Question

The perimeter of a rectangle is 12. The length is 2 more than the width. Find both dimensions

Answer 1

The dimensions of rectangle as , Length is 4 unit and width is 2 unit

Explanation:

Given as :

The Perimeter of Rectangle = 12 unit

The length is 2 more than the width

Let The Length of Rectangle = L unit

And The width of Rectangle = w unit

According to question

Length = 2 + width

I.e L = 2 + w ...............1

Now, From The Perimeter of Rectangle

Perimeter = 2 × Length + 2 × width

Or, Perimeter = 2 × L + 2 × w

Or, 12 unit = 2 × (2 + w) + 2 × w

Or, 12 = 4 + 2 w + 2 w

or, 12 - 4 = 4 w

Or, 8 = 4 w

∴ w =
`(8)/(4)`

I.e w = 2 unit

So, The width of Rectangle = w = 2 unit

Put The value of w in Eq 1

So, L = 2 + w

I.e L = 2 + 2

∴ L = 4 unit

So, The length of Rectangle = L = 4 unit

Hence The dimensions of rectangle as , Length is 4 unit and width is 2 unit Answer

Answer 2

The dimensions of rectangle are width is 2 and the length is 4.

Explanation:

Given:

The perimeter of a rectangle is 12. The length is 2 more than the width.
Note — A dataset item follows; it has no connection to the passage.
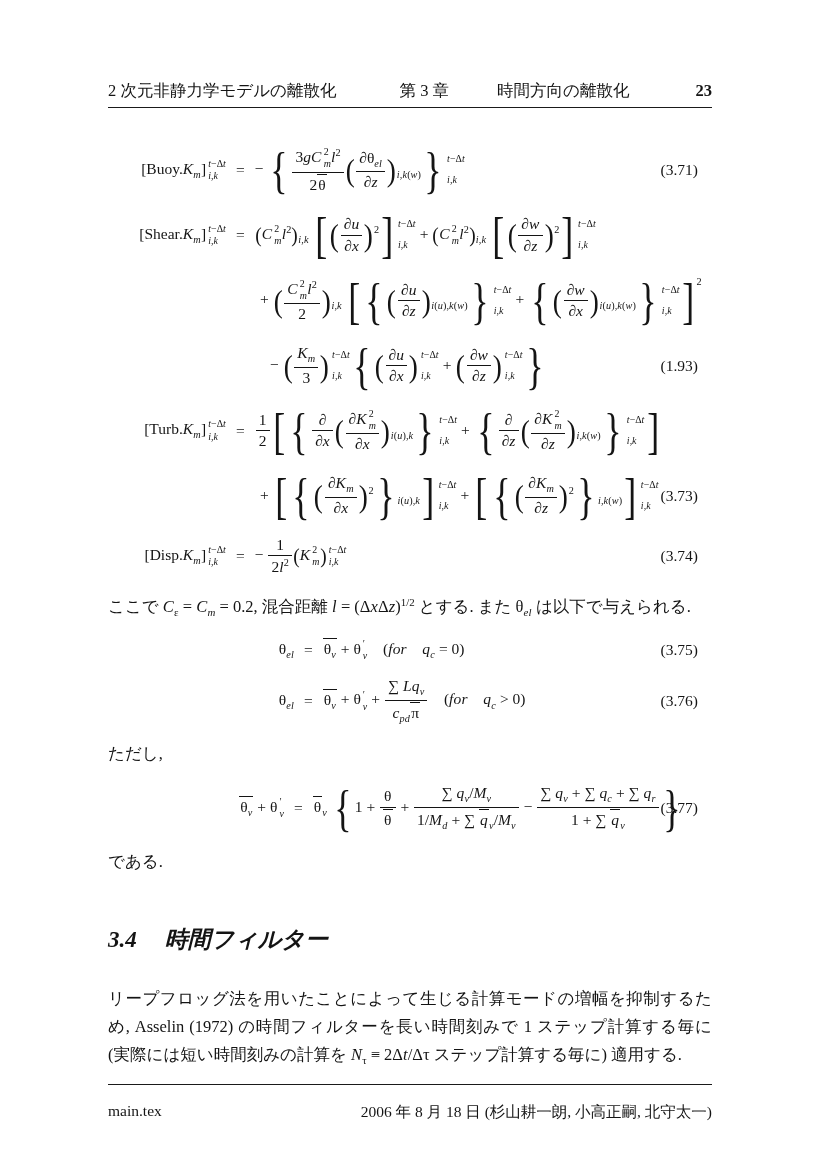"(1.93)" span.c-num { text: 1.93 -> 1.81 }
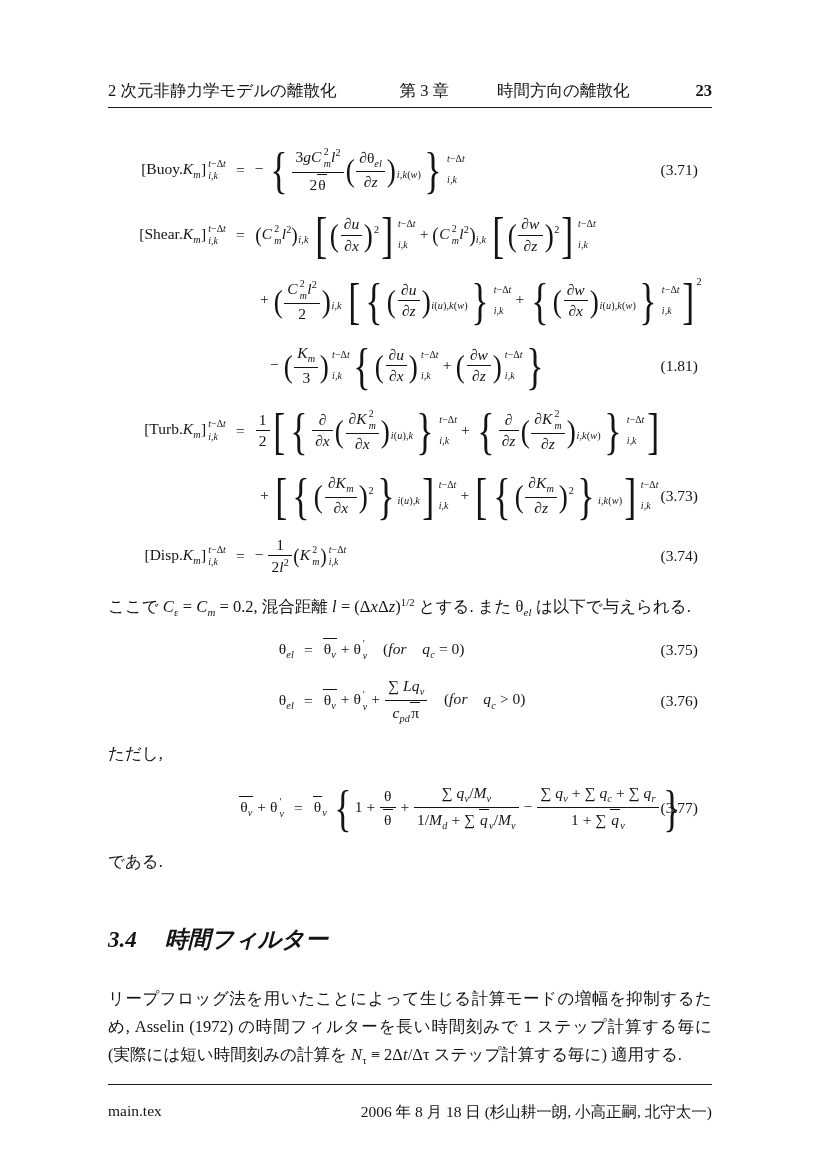"3.4 時間フィルター" .sec { font-size: 23px -> 27px; font-style: italic -> none }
Now, to find both the dimensions.

Let the width be
`x`.

And the length be
`2+x`.

Now, putting the formula to get the dimensions:

Perimeter = 2(length + width)

`12=2((2+x)+x)`

⇒
`12=4+2x+2x`

⇒
`12=4+4x`

Subtracting both sides by 4 we get:

⇒
`8=4x`

Dividing both sides by 4 we get:

⇒
`2=x`

So, the width = 2.

And the length = 2+2=4.

Therefore, the dimensions of rectangle are width is 2 and the length is 4.